Why do you Garden? Do you know all the benefits of gardening? Naturally, the fresh produce what about the other benefits associated with gardening?
Gardening is a great way to participate in physical exercise. Gardening for 2.5 hours a week can help achieve the same target heart rate as a moderate intensity workout. It also provides light strength training. Ever wonder why you are so sore after pushing that wheelbarrow around? Also, it keeps joint mobile and flexible. The constant bending of the knees and elbows promotes and increased range of motion. Digging and planting help hand strength, dexterity and hand-eye coordination.
Gardening for 30 minutes has been shown to decrease cortisol levels. Cortisol is a hormone that is directly related to stress levels. There is a link between Elevated cortisol levels and many different health issues; immune function, obesity, memory and learning problems, and even heart disease.
There are specific naturally occurring bacteria(Mycobacterium vaccae) in the soil linked to serotonin levels in the brain. Studies have shown that interaction with this bacteria increases serotonin production. The physical activity, being surrounded by nature, and the satisfaction of working have all been shown to decrease levels of depression. Maybe people should stop taking antidepressants and try putting their hands in the soil and gardening.
Exposure to direct sunlight increases Vitamin D. An increase in vitamin D increases calcium and has been shown to reduce risks of heart disease, osteoporosis, and various cancers. Low Vitamin D levels have the potential to increase the chances of heart problems.
Nutrient dense foods are high in nutrients but relatively low in calories. These foods contain vitamins, minerals, complex carbohydrates, lean protein, and healthy fats. The problems are that today, commercially grown fruits and vegetables have fewer nutrients in them that were found 25-100 years ago.
a. In wheat and barley, protein concentrations declined by 30 to 50 percent between the years 1938 and 1990.

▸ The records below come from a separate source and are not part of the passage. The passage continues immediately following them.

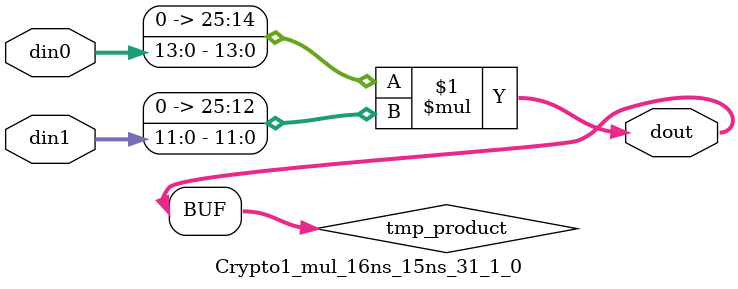
<source format=v>

`timescale 1 ns / 1 ps

 module Crypto1_mul_16ns_15ns_31_1_0(din0, din1, dout);
parameter ID = 1;
parameter NUM_STAGE = 0;
parameter din0_WIDTH = 14;
parameter din1_WIDTH = 12;
parameter dout_WIDTH = 26;

input [din0_WIDTH - 1 : 0] din0; 
input [din1_WIDTH - 1 : 0] din1; 
output [dout_WIDTH - 1 : 0] dout;

wire signed [dout_WIDTH - 1 : 0] tmp_product;
























assign tmp_product = $signed({1'b0, din0}) * $signed({1'b0, din1});











assign dout = tmp_product;





















endmodule

</source>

2. a study of 45 corn varieties developed from 1920 to 2001, grown side by side, found that the concentrations of protein, oil, and three amino acids have all declined in the newer varieties
3. Official U.S. Department of Agriculture (USDA) nutrient data shows that the calcium content of broccoli averaged 12.9 milligrams per gram of dry weight in 1950, but only 4.4 mg/g dry weight in 2003.
4. In 1951, an adult woman could meet her daily requirements of vitamin A by eating two peaches. By 2002, she would need to eat 53 peaches to obtain the same amount of vitamin A
Industrial farming tends to decrease the mineral and nutrient value in the crops. The mix of fertilizers and methods used to achieve higher yields and reduce the cost of food are also reducing the nutrients value.
Picking fruits and vegetables at their peak time ensures they are the most nutritious. All produce loses vitamins during storage time: “Lettuce loses 46% of some key nutrients within seven days of cold storage. Spinach loses 22% of lutein and 18% of beta carotene content after just eight days of cold storage. Culinary herbs, when used fresh, contain significant amounts of antioxidants. These antioxidants decrease rapidly after harvest making it difficult to reap the full health benefits of fresh culinary herbs with products from commercial grocery stores (Bottino, 2010).
Do you know what is in the insecticides and pesticides that are sprayed on food or around food? Next time you have the chance take a look at the label of one of these products. Look at all the health risks and concerns. A lot of these products are carcinogens. Some of these sprays intended to help the plant are systemic sprays- absorbed and redirected into the entire plant tissue.
By growing your food, there are no worries about contamination from the farms, manufacturing plants or during delivery. How many times over the past five years have you seen a recall on some produce in a store?